» **RECORDS TO PROCESS**
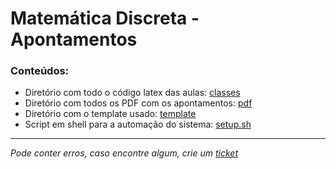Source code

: # Matemática Discreta - Apontamentos

### Conteúdos:
* Diretório com todo o código latex das aulas: [classes](https://github.com/TiagoRG/uaveiro-leci/tree/master/1ano/2semestre/md/apontamentos/classes)
* Diretório com todos os PDF com os apontamentos: [pdf](https://github.com/TiagoRG/uaveiro-leci/tree/master/1ano/2semestre/md/apontamentos/pdf)
* Diretório com o template usado: [template](https://github.com/TiagoRG/uaveiro-leci/tree/master/1ano/2semestre/md/apontamentos/template)
* Script em shell para a automação do sistema: [setup.sh](https://github.com/TiagoRG/uaveiro-leci/tree/master/1ano/2semestre/md/apontamentos/setup.sh)

---
*Pode conter erros, caso encontre algum, crie um* [*ticket*](https://github.com/TiagoRG/uaveiro-leci/issues/new)
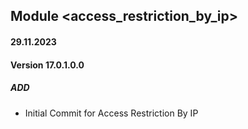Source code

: ## Module <access_restriction_by_ip>

#### 29.11.2023
#### Version 17.0.1.0.0
##### ADD

- Initial Commit for Access Restriction By IP
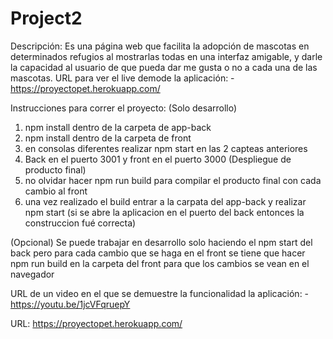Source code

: # Project2

Descripción:
Es una página web que facilita la adopción de mascotas en determinados refugios al mostrarlas todas en una interfaz amigable, y darle la capacidad al usuario de que pueda dar me gusta o no a cada una de las mascotas.
URL para ver el live demode la aplicación:
-https://proyectopet.herokuapp.com/

Instrucciones para correr el proyecto:
(Solo desarrollo)
1) npm install dentro de la carpeta de app-back
2) npm install dentro de la carpeta de front
3) en consolas diferentes realizar npm start en las 2 capteas anteriores
4) Back en el puerto 3001 y front en el puerto 3000
(Despliegue de producto final)
5) no olvidar hacer npm run build para compilar el producto final con cada cambio al front
6) una vez realizado el build entrar a la carpata del app-back y realizar npm start (si se abre la aplicacion en el puerto del back entonces la construccion fué correcta)

(Opcional)
Se puede trabajar en desarrollo solo haciendo el npm start del back pero para cada cambio que se haga en el front se tiene que hacer npm run build en la carpeta del front para que los cambios se vean en el navegador

URL de un video en el que se demuestre la funcionalidad la aplicación:
-https://youtu.be/1jcVFqruepY

URL:
https://proyectopet.herokuapp.com/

» **AIM OF THE EXERCISE**
Of all the material above, only the lines from the one that has "Discreta - Apontamentos" down to the one that has "#### 29.11.2023" are to be written out, exactly and with both ends included. Pictures are skipped.

» **ANSWER BOX**
: # Matemática Discreta - Apontamentos

### Conteúdos:
* Diretório com todo o código latex das aulas: [classes](https://github.com/TiagoRG/uaveiro-leci/tree/master/1ano/2semestre/md/apontamentos/classes)
* Diretório com todos os PDF com os apontamentos: [pdf](https://github.com/TiagoRG/uaveiro-leci/tree/master/1ano/2semestre/md/apontamentos/pdf)
* Diretório com o template usado: [template](https://github.com/TiagoRG/uaveiro-leci/tree/master/1ano/2semestre/md/apontamentos/template)
* Script em shell para a automação do sistema: [setup.sh](https://github.com/TiagoRG/uaveiro-leci/tree/master/1ano/2semestre/md/apontamentos/setup.sh)

---
*Pode conter erros, caso encontre algum, crie um* [*ticket*](https://github.com/TiagoRG/uaveiro-leci/issues/new)
Source code

: ## Module <access_restriction_by_ip>

#### 29.11.2023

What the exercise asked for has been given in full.